Chris Nuttall Atom’s days numbered in cheap netbooks – Nvidia

Intel has so far dominated the high-growth netbook category with its Atom microprocessor, but that position is unsustainable, according to one of its chip rivals, Nvidia.

Chips based on ARM of the UK’s designs are set to drive a new wave of netbooks, smartbooks, Mids (mobile internet devices) – call them what you will – going on sale over the next six months, and Intel is in no position to compete, it claims.

Michael Rayfield, general manager of Nvidia’s Mobile Business Unit,  just showed me one of the new devices – a Mobinnova model from Foxconn (pictured), which is using his company’s Tegra chip. It is one of 27 such devices being built by different manufacturers, most of them Asian, over the next few months using Tegra (Microsoft has also announced the new Zune HD player will have a Tegra chip.)

Nvidia is best known for its graphics processors and Tegra excels in rendering high-definition video as well as Flash animation.  The chip has a  CPU, graphics, video and image processors and HDMI capabililities all on board.

“It is by far the most advanced, ultra-low-power, high-definition computer on the planet,” said Mr Rayfield.

And how does it stack up against Atom?:

“Atom is a non-starter [in a low-priced netbook], it’s got a couple of hours of battery life….standby power with Tegra is tens of microwatts, Atom’s standby power is four or five watts. I look at it as a dehydrated notebook computer [chip].  I think the days of Atom and their chipset in netbooks are winding down, because it just hasn’t been a good experience,” he said.

Intel might strongly disagree. Atom has been a huge improvement over its Celeron processor in early netbooks and it promises much lower power versions in the future. The two companies also have a somewhat antagonistic relationship.

Mr Rayfield does see a future for Atom in high-end netbooks, the ones that can cost up to $600, and Nvidia sells in that market with its complementing Ion graphics processor.

Tegra will offer between 10 and 20 hours of battery life at netbook price points of $100 to $200 (or less if subsidised by mobile carriers). Mr Rayfield thinks its graphics capabilities will also help it to outshine other ARM-based chips coming from Qualcomm and Freescale later this year.

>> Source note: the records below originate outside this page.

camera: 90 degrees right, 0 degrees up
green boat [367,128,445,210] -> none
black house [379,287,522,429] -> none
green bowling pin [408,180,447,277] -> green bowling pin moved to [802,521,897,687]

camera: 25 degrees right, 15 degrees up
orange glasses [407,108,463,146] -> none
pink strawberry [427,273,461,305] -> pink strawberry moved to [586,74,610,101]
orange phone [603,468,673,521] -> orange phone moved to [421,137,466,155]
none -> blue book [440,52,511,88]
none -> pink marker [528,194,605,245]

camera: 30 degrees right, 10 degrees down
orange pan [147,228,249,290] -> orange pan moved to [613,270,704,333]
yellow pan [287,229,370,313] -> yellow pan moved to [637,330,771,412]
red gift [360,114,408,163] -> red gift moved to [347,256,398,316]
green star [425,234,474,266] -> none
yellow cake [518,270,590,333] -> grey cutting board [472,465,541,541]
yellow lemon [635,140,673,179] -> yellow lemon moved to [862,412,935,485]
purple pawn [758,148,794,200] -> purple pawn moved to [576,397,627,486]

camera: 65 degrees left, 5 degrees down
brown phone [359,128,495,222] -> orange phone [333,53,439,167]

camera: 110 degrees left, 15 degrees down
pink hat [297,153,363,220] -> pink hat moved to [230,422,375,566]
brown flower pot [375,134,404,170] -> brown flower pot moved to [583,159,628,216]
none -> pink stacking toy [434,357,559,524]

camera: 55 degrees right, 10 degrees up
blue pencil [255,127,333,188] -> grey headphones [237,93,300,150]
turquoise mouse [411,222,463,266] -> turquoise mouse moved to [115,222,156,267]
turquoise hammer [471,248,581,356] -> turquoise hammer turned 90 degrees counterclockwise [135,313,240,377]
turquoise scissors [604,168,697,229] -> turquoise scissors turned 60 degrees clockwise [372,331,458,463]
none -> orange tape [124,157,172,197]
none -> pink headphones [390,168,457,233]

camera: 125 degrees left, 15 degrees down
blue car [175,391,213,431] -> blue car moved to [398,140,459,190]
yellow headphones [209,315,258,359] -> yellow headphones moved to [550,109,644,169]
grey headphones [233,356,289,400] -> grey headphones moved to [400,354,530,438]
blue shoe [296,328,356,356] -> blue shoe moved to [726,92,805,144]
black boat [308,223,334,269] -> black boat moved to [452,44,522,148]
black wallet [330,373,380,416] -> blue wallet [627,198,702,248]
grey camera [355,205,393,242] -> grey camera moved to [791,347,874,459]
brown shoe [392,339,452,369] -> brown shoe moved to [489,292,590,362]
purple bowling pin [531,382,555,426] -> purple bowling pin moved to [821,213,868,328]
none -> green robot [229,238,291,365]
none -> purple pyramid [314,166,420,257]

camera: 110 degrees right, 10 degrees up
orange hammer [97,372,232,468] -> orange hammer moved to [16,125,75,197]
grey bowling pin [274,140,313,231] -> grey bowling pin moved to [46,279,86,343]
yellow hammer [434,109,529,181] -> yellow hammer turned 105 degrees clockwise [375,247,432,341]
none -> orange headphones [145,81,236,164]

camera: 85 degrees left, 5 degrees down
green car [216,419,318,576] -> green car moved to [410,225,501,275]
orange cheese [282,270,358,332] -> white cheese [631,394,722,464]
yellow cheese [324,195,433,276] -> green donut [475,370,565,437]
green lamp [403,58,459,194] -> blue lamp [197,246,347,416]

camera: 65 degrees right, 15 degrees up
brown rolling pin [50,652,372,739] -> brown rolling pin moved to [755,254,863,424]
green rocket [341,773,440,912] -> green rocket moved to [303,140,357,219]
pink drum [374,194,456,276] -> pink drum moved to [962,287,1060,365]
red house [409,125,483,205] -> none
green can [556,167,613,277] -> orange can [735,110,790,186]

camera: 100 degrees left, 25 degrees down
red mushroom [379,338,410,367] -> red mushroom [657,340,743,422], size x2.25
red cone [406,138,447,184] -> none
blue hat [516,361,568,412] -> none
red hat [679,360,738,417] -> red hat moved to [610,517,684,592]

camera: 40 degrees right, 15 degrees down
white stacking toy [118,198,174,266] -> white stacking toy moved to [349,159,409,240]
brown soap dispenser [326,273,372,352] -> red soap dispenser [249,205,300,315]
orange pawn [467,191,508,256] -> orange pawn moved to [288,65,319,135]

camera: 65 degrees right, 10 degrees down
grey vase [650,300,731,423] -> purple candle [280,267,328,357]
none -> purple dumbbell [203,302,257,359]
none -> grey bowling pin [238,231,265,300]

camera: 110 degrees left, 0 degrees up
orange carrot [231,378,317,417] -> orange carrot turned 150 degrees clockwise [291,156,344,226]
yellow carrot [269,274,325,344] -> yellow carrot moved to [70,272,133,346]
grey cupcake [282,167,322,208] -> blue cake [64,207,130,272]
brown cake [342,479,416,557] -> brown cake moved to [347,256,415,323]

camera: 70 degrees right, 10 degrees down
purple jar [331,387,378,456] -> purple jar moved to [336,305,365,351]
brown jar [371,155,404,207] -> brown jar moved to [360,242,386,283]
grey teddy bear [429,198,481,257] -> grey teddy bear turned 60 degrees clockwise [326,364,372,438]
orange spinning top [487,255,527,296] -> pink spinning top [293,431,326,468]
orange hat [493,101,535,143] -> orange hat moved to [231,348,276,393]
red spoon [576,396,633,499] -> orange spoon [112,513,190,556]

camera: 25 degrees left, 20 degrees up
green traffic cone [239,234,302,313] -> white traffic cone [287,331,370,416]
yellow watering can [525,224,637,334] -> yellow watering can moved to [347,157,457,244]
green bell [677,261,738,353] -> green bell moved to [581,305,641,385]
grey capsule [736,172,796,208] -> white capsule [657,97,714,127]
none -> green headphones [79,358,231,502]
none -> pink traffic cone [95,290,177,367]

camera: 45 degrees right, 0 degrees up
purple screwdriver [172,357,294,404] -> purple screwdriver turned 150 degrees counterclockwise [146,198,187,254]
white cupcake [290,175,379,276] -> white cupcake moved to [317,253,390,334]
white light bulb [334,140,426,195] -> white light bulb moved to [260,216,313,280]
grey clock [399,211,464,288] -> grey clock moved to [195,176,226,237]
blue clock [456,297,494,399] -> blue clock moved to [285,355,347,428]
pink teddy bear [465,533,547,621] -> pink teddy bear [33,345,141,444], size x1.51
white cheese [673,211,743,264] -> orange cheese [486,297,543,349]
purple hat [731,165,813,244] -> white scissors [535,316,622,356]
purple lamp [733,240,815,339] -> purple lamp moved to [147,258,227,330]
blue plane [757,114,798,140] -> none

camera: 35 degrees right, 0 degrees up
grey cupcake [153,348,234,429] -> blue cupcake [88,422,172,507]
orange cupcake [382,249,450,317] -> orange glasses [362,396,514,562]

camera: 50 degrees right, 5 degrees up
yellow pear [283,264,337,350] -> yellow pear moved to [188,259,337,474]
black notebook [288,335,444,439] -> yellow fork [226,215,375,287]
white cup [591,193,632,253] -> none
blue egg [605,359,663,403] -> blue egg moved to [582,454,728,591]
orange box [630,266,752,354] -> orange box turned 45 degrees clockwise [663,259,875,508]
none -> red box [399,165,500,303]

Analysts were enthusiastic about Tegra after Nvidia’s analyst day last month. Those at Thomas Weisel Partners described it as “the most compelling ARM-based netbook/smartbook processor currently in the market…We are raising our Tegra revenue estimates by more than $150m for [fiscal year 2011], to more than $200m (up 175 per cent year-on-year).”

Nvidia itself is even more confident. Jen-Hsun Huang, its co-founder and chief executive, says he think Tegra will rise from zero revenues right now to account for 50 per cent of the company’s sales in the foreseeable future, as it moves into phones and media players.

That’s quite a turnaround if a business built on power-hungry PC graphics cards can be driven in future by a chip as small as a dime.